Watching Stewart operate with casual confidence, carefully navigating the comedy and romantic strains of the story, is a testament to her screen presence. She doesn’t have to do much, just offer a laid back performance that builds her character through sometimes humorous, sometimes emotional scenes. There’s undeniable chemistry between Stewart and Plaza in their few scenes together, and one almost regrets that these two don’t have more time together onscreen. On the broader side of things, Holland is often hilarious as the goofball sister, whereas Steenburgen resigns herself to fussy mom mode. Davis has the trickier task of playing a queer character who feels social pressure from her family to not have an identity of her own. Her uncertainty, viewed from Abby’s perspective, risks losing the audience’s sympathy—and for a while, she almost does. 

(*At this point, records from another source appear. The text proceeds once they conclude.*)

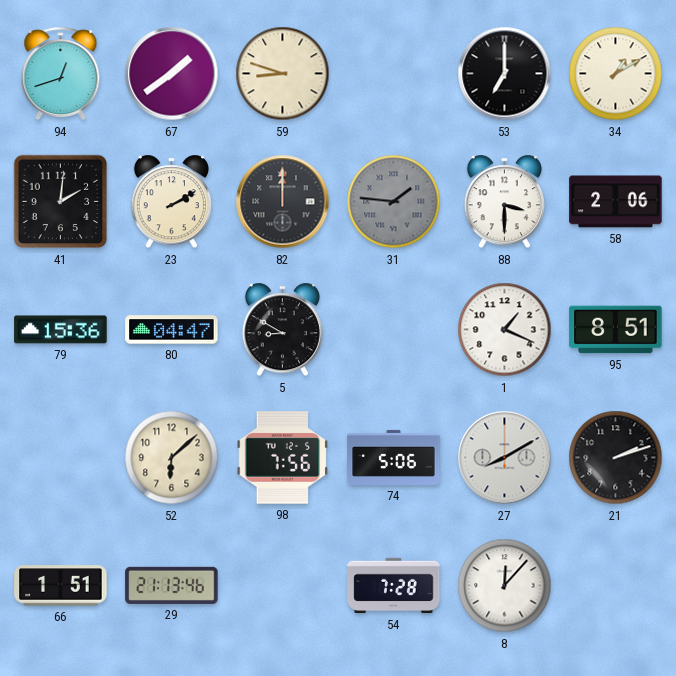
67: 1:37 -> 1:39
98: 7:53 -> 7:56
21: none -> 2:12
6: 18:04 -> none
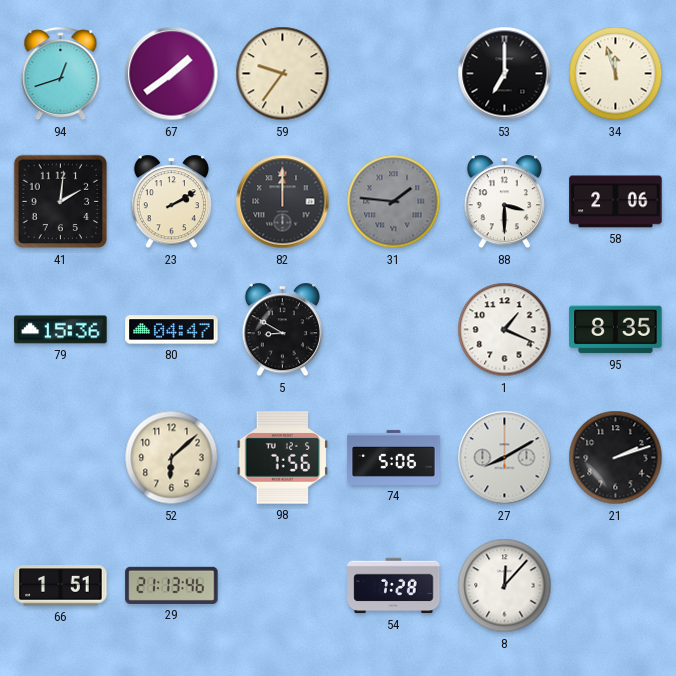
59: 8:48 -> 9:36
34: 1:10 -> 11:57
95: 8:51 -> 8:35
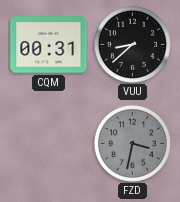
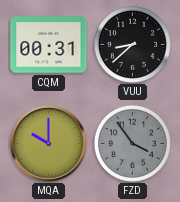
MQA: none -> 10:00
FZD: 3:32 -> 3:54
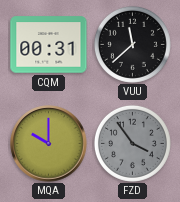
VUU: 8:38 -> 11:38
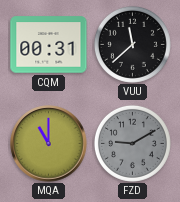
MQA: 10:00 -> 11:00
FZD: 3:54 -> 9:10
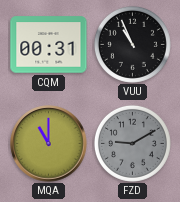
VUU: 11:38 -> 10:56
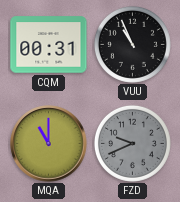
FZD: 9:10 -> 9:41
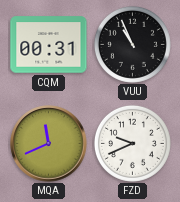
MQA: 11:00 -> 11:41
FZD dial: grey -> white
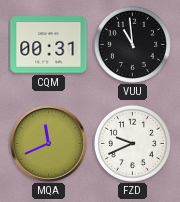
VUU: 10:56 -> 10:59
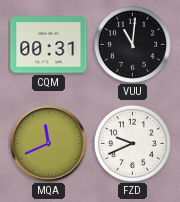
VUU: 10:59 -> 11:01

It’s tempting to come down on Harper and her hurtful choices, and hope that Abby finds someone else who will treat her better (Riley, for instance). But then there’s a speech by Dan Levy (star and co-creator of Schitt’s Creek), who plays Abby’s best friend, John. He offers some sage advice, noting that everyone’s coming out story is unique, whether it results in rejection from your loved ones or unqualified acceptance. The moment is touching and true. And even if the script by Clea DuVall and Holland, who met on the set of HBO’s Veep, doesn’t quite justify Harper’s awful behavior, the happy ending still proves heartwarming in a warts-and-all sort of way. Although the viewer might not cheer when Abby and Harper finally patch things up, there’s still plenty to celebrate. 

DuVall, who also directed the film, realized she wanted to come out while making But I’m a Cheerleader (2000), a satire about teens sent to a conversion therapy camp. DuVall came out to her own mother on Christmas, and she worked those experiences into Happiest Season. Even though the movie, which debuted on Hulu, contains ridiculous and even forced humor that recalls cringe-comedy scenes from Meet the Parents (2000), there is a feeling of tenderness at the center, largely due to Stewart’s genuine performance. By the time the movie brings everyone together for a family photo in front of the Christmas tree, and you’re grinning like an idiot because the scene makes you unreasonably merry, you know that DuVall and her excellent cast have done something right.